The ground shook again and Mike could hear the sound of electricity. Not the sound of a static shock or a live wire, no, he had only heard this sound a few times. While watching videos of active tesla coils and standing near high voltage power lines.
The warbling and sharp sound of arcing electricity grew closer and Mike could now see the shape in the forest, moving towards them the cobalt glow of electricity lighting it to his eyes.
As the Beast, or Mad Spirit as Ina had called it, came into view, Mike got flashbacks of watching The Two Towers for the first time, of building a model for a fantasy table-top wargame. It was a Treant, one formed from a gild-leaf tree of this forest. It thankfully stood only half as tall as the surrounding trees, and only a third as tall as one of the Inasholme trees.
But between its metal leaves arced lightning, that was the only way that Mike could think of it. All of its golden leaves were charged with blue electricity and it jumped and arc between them as the tree walked on two legs as thick as hardwood trees back on earth.
As it drew closer two limbs lowered from among its crown of branches, they were charred on the surface and covered with golden leaves but made for approximations of arms that arced with the lightning of the canopy of leaves.
It clapped them together at what looked like it forearms, in movement much faster than Mike imagined such a creature could move, and there was another thunderclap.

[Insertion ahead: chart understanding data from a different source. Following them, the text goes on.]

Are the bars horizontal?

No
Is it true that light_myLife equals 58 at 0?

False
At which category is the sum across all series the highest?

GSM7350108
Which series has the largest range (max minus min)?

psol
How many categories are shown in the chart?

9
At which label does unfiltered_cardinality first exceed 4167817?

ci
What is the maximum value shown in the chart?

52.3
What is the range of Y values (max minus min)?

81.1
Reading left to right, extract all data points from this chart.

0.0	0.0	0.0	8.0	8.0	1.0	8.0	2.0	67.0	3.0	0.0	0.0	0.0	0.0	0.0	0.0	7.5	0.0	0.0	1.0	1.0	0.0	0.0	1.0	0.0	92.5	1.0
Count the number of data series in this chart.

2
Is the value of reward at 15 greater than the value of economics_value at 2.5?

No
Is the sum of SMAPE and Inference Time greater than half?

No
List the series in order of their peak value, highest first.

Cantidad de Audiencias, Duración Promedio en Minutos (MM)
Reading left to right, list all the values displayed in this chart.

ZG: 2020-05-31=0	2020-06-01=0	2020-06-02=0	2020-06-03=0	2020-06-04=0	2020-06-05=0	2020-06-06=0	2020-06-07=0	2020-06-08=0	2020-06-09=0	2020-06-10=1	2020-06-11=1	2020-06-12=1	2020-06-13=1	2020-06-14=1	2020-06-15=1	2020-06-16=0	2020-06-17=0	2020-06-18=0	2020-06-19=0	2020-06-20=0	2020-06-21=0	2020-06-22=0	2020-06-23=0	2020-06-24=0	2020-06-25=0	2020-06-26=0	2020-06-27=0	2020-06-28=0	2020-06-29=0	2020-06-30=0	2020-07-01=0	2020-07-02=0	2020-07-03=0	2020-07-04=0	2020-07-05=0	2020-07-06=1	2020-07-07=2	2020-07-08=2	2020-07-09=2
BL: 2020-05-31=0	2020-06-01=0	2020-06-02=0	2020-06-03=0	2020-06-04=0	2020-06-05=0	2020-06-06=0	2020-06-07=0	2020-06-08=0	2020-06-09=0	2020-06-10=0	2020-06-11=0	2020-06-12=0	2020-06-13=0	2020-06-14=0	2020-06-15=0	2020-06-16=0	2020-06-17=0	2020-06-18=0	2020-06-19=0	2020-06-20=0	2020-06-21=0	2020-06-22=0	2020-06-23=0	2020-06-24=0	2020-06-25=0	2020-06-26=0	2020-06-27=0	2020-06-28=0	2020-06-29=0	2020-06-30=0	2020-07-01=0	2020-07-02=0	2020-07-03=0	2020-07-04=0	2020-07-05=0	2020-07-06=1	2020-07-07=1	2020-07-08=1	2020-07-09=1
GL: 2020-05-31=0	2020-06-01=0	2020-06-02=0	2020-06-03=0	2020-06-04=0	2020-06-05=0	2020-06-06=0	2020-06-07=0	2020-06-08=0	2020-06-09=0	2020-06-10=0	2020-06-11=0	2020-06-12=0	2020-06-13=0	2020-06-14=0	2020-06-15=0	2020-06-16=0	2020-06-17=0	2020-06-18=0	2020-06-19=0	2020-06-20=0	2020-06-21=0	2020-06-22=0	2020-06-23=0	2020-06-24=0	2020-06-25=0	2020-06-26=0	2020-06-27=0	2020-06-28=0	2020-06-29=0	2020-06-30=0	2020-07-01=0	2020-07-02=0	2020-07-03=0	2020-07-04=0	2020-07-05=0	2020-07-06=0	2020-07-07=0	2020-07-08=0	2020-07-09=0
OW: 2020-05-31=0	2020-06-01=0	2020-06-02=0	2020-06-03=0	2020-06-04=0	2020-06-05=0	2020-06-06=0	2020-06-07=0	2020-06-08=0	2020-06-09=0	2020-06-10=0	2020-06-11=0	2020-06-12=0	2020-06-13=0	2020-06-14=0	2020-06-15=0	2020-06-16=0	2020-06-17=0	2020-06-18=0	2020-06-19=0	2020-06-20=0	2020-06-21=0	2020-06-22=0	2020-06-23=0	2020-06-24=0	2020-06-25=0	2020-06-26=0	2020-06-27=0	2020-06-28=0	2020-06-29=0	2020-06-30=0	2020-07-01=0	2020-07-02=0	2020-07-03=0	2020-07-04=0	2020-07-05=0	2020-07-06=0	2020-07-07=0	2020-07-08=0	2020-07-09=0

Mike braced himself for it, but this time the sound was muted, audible, but almost fake sounding as if… reproduced.
The spell Ina had cast after the first must have been an Illusion that both dampened the sound around the trees and reproduced it at non-threatening levels, or so Mike assumed.
As Mike thought this the branch crown of the Lightning Treant, as that was all Mike could think to call it, tilted back and revealed a split in the bar under it that vaguely resembled a mouth, and from it issued a roar that sounded like a mix between shattering wood and thunder.